Since crystallization often begins simultaneously at many points in the melt, a piece of metal is composed of a multiplicity of individual crystals grown together (also referred to as crystallites). This is the reason why metals often have no geometric shape typical for crystals. Crystallites are usually too small to be detected by the naked eye.
The association of crystallites or grains in metal is called a structure. Microstructure features include grain size, grain shape, and different phases or precipitations. The formation of the structure is determined by many factors such as the content of alloying elements or the manufacturing or processing conditions. The structure of a metallic material is usually visible only after a metallographic preparation.
Coarse grains in Heat Affected Zone – HAZ
Coarse grains that occur in the HAZ region will cause the material to become very brittle. Apart from being caused by coarse grains, agitation can also be caused due to stress concentration due to weld defects.
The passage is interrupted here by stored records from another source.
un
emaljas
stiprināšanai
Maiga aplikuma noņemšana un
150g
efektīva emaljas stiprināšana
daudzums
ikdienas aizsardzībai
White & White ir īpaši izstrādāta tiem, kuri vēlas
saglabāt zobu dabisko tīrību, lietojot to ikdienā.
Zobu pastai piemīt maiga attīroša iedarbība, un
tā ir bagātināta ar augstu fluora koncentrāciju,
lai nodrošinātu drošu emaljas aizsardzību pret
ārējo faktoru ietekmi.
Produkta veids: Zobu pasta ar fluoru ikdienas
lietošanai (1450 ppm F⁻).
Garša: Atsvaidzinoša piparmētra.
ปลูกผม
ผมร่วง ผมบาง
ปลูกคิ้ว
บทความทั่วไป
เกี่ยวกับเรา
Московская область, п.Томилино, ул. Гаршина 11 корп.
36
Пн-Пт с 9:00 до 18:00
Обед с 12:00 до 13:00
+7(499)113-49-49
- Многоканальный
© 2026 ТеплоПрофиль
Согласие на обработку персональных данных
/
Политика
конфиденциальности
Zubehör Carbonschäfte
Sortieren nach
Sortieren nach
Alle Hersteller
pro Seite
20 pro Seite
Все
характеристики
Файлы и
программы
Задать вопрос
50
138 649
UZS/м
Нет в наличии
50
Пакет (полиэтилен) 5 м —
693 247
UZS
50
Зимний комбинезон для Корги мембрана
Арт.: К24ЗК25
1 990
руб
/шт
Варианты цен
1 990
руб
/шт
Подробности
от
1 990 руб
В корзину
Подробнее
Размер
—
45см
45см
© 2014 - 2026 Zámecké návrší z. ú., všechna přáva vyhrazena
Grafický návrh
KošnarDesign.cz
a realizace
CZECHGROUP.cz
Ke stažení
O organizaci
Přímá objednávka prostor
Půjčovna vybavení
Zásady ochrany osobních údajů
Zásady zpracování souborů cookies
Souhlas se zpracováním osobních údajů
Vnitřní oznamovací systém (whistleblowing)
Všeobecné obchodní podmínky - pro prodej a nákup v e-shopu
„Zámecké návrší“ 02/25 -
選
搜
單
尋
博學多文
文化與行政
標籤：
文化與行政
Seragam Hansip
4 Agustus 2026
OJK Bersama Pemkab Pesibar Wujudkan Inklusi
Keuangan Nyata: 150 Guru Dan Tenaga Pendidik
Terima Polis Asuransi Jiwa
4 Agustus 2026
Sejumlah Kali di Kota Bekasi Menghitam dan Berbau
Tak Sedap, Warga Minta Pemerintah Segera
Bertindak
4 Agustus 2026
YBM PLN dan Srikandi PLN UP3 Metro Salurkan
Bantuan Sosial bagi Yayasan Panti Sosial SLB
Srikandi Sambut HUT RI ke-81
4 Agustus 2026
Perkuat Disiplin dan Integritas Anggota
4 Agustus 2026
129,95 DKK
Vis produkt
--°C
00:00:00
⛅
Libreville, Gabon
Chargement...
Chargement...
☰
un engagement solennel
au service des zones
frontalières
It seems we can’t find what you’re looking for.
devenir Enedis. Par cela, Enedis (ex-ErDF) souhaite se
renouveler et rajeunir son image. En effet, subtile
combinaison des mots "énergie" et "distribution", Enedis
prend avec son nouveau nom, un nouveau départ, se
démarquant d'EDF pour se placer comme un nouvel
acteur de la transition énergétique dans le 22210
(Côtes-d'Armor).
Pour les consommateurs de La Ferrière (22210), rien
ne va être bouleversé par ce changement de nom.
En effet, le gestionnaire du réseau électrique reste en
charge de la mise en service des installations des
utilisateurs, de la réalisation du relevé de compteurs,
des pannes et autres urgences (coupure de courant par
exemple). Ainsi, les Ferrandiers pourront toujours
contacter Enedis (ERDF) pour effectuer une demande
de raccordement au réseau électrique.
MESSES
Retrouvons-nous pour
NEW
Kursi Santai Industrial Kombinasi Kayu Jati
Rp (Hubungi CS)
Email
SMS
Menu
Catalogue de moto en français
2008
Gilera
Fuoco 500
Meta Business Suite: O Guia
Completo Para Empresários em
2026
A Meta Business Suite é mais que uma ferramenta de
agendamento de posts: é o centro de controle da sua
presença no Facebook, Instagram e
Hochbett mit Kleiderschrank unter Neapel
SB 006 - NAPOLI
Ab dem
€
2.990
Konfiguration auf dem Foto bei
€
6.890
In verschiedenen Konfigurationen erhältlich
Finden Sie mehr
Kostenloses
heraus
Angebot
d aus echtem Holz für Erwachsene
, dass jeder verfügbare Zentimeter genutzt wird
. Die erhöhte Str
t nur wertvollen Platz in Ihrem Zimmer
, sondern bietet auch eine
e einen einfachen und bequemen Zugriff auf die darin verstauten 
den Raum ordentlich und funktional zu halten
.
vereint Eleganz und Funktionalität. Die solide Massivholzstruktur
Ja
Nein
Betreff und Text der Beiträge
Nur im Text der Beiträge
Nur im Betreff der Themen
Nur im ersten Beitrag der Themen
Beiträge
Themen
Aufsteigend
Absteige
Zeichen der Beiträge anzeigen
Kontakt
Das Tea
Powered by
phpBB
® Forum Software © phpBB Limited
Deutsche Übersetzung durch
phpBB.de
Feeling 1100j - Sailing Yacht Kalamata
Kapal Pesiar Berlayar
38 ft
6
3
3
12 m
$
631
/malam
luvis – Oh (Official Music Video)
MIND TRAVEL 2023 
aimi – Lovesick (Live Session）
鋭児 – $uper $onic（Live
In connection with this, the reduction in embrittlement on the weld boundary is a very important effort in ensuring the toughness of the welded joints.
The best toughness will be obtained if a double structure of martensite and bainite is formed. Whereas when upper bainite and coarse ferrite are formed, the weld toughness becomes very low. The change in structure is caused by differences in chemical composition and differences in cooling speed due to welding heat, preheating.